The Great Gatsby and the American debt crisis


Just recently I’ve been rereading The Great Gatsby by Scott Fiztgerald. Contrary to received wisdom, it’s not his best novel, which is Tender is the night – obviously – but Gatsby is more fun and if the definition of the truly great novel is to have contemporary relevance way beyond its time, the Great Gatsby succeeds in spades.


The boom and bust of the inter war years – The Great Gatsby is set in the roaring 1920s – was, in economic terms at least, a period much like our own, so many of the themes of this book are deeply resonant.
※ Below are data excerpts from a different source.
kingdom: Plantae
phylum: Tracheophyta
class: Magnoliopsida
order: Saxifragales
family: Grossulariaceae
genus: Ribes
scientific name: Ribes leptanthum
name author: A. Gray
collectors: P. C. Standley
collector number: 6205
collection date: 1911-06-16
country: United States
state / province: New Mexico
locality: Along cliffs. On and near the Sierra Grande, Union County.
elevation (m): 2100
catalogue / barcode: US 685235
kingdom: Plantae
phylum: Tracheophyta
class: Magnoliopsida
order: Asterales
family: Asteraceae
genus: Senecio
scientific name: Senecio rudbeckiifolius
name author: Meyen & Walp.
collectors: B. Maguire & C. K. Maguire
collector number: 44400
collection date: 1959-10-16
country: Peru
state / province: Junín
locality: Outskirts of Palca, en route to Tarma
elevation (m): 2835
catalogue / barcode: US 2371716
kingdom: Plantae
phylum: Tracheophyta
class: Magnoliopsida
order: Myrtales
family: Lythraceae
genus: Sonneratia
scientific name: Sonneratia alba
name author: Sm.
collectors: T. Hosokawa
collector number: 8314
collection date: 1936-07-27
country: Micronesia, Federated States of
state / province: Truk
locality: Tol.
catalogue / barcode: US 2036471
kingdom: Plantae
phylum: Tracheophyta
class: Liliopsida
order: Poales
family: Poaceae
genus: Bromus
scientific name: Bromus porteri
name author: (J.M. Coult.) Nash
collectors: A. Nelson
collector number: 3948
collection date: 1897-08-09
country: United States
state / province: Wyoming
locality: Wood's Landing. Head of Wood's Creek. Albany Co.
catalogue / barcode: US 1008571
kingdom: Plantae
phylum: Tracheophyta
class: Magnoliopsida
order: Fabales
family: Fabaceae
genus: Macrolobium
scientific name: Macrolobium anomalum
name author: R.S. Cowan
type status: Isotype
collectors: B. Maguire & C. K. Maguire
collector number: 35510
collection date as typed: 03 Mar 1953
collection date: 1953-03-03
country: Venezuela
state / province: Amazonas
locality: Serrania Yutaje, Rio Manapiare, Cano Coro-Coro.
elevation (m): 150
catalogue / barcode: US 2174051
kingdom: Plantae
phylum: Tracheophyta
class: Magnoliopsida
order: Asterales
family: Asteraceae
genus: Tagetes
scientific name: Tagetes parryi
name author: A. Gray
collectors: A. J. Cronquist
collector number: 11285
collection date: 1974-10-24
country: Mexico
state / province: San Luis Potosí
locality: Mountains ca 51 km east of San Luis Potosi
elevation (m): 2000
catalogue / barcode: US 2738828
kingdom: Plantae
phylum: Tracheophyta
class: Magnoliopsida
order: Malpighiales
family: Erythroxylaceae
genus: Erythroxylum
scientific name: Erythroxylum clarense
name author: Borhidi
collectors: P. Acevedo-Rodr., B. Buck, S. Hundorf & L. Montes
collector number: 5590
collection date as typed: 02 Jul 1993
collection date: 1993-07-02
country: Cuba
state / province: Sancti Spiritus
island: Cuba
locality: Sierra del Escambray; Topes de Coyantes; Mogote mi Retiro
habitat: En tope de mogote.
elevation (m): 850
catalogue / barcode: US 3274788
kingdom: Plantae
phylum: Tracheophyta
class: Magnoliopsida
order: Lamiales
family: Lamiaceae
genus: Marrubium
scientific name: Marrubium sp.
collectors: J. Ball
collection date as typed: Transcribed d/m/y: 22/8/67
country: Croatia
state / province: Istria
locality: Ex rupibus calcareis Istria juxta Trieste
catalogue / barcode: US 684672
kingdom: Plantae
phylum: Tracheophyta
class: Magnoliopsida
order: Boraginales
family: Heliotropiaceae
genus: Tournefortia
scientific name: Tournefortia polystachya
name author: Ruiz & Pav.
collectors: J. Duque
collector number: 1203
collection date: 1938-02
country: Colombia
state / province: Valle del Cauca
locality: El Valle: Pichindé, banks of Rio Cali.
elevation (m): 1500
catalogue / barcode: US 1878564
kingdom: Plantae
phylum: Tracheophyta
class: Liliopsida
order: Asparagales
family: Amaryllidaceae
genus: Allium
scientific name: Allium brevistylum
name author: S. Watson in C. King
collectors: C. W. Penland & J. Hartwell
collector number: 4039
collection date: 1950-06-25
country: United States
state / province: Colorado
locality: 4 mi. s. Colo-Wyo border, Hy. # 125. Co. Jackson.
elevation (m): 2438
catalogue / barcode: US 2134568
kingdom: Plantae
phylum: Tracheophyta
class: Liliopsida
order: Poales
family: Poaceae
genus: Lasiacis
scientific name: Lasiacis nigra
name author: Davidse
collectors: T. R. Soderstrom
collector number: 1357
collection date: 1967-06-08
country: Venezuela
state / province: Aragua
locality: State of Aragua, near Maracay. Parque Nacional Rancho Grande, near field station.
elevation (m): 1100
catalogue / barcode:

And of course it ends with one of the great passages of English literature, which both defines the American dream and points to its ultimate fallibility.


Gatsby believed in the green light, the orgiastic future that year by year recedes before us. It eluded us then, but that’s no matter — tomorrow we will run faster, stretch out our arms farther…. And one fine morning —

So we beat on, boats against the current, borne back ceaselessly into the past.


OK, so I don’t want to stretch the parallels too far, but it seems to me that with the crisis over the American debt talks, we are once again at a “Gatsby moment”. People are losing faith in the American dream – domestically and internationally. The green light is fading, and America seems incapable any longer of running faster, or stretching out its arms farther.


The optimism of youth is giving way to that resigned sense of inevitable decline that occurs in late middle age. The epic battle on Capitol Hill over America’s fiscal future defines this moment better than anything. Self belief and decisiveness is being replaced by indecision and confusion. Feeble impotence is taking the place of economic prowess and rampant self confidence. It’s a tragedy to behold.